Selon un article publié lundi par The Guardian, qui a interrogé directement des habitants et des experts médicaux, les forces israéliennes ont bombardé plusieurs installations le 7 mars, ciblant plus particulièrement quatre sites clés : l'entrepôt pétrolier d'Aghdasiyeh au nord-est, la raffinerie de Téhéran au sud, le dépôt pétrolier de Shahran au nord-ouest et une importante installation de production et de transfert de carburant à Karaj.
D'épais nuages de fumée, résultant de ces frappes, ont enveloppé la ville, libérant des polluants tels que de la suie, des particules de pétrole et du dioxyde de soufre.
Peu après, un orage a déversé sur Téhéran une pluie noire toxique chargée de pétrole, aggravant considérablement la pollution atmosphérique chronique de la ville, déjà exacerbée par l'utilisation prolongée de mazout, un combustible de mauvaise qualité.
Les particules issues des incendies se sont déposées sur toute la ville, recouvrant voitures, routes et toits. Les habitants ont confié au journal souffrir de maux de tête, d'irritations oculaires et cutanées, et de difficultés respiratoires.
Des experts cités dans le rapport ont averti que l'inhalation de cette fumée pourrait accroître les risques à long terme de maladies cardiovasculaires, de troubles cognitifs, de lésions de l'ADN et de cancer.
Des images satellites prises deux jours après les incendies montraient le dépôt de Shahran et la raffinerie de Téhéran toujours en flammes. Si des images de l'Agence spatiale européenne, prises dix jours plus tard, indiquaient que ces incendies étaient maîtrisés, de la fumée et des flammes persistaient au dépôt d'Aghdasiyeh.
Des médecins iraniens ont lancé des avertissements urgents concernant les dangers des pluies acides, conseillant à la population de rester chez elle, de se débarrasser des vêtements contaminés et de porter des masques N95. Alors qu'Israël a revendiqué les attentats à la bombe contre des réservoirs de carburant à Téhéran, le secrétaire américain à l'Énergie, Chris Wright, a démenti toute implication directe des États-Unis, affirmant qu'il s'agissait de “frappes israéliennes contre des dépôts locaux”.

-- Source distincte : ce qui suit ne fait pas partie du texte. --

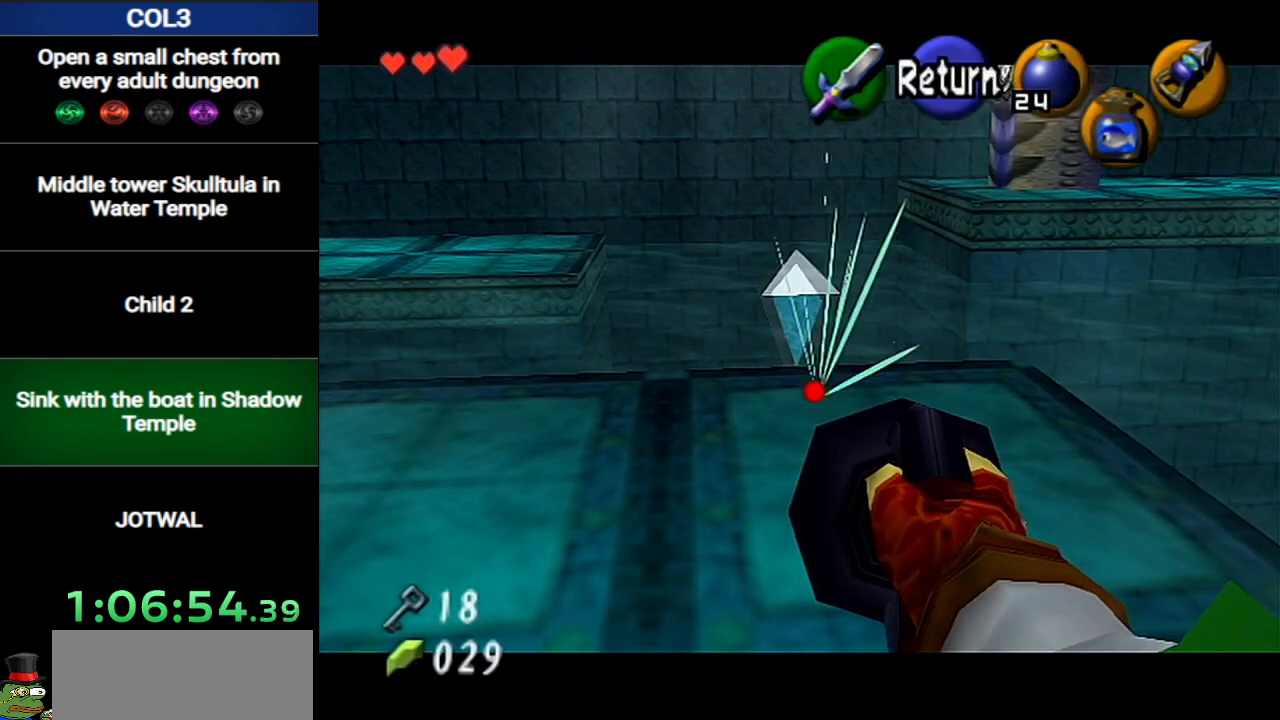
{"buttons": [], "left_stick": "center", "right_stick": "center", "events": [[50, "X", "down"], [117, "left_stick", "center"], [150, "X", "up"]]}
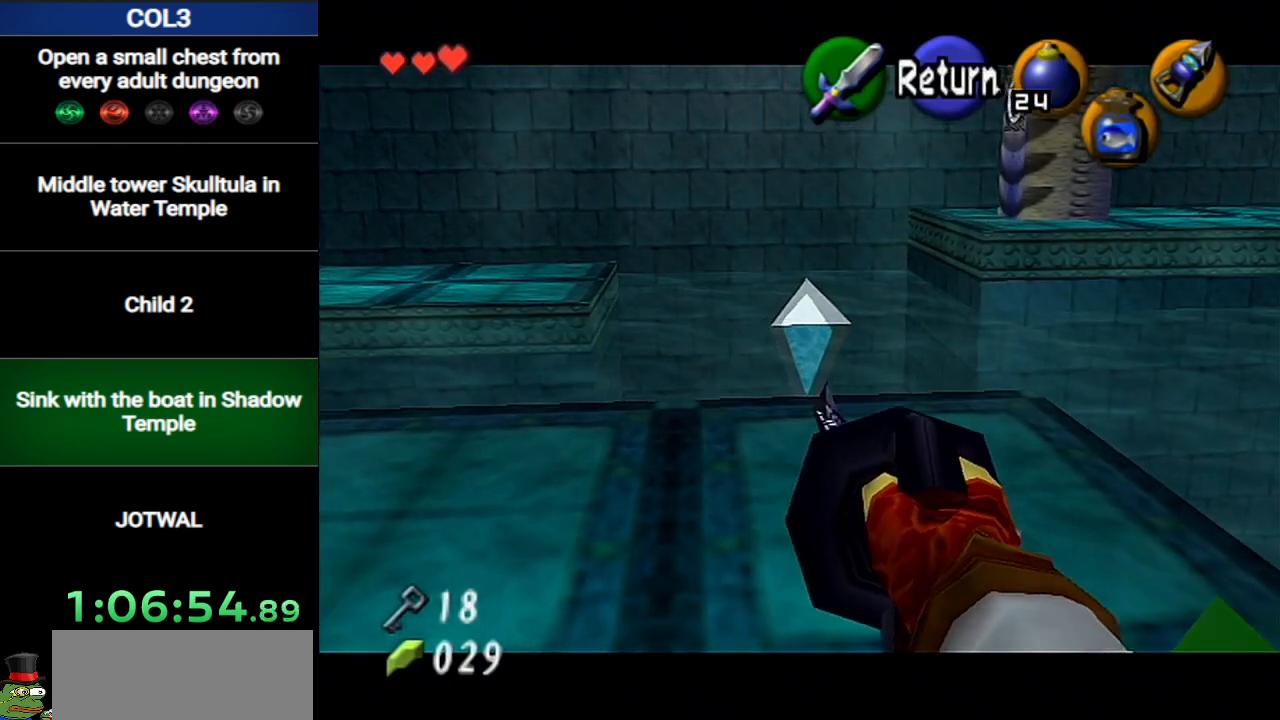
{"buttons": [], "left_stick": "center", "right_stick": "center", "events": [[367, "X", "down"], [367, "left_stick", "down"], [450, "X", "up"], [450, "left_stick", "center"]]}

Le Programme des Nations Unies pour l'environnement (PNUE) a souligné la gravité de ces événements, notant que la combustion incontrôlée de pétrole engendre un héritage toxique qui dépasse largement la simple dégradation de la qualité de l'air.
L'agence a insisté sur le fait que les polluants issus de tels incendies de grande ampleur peuvent s'infiltrer dans les sols et les sources d'eau, contaminant potentiellement les nappes phréatiques et pénétrant la chaîne alimentaire par le biais des cultures, ce qui entraîne une contamination environnementale généralisée et des risques sanitaires durables pour des générations.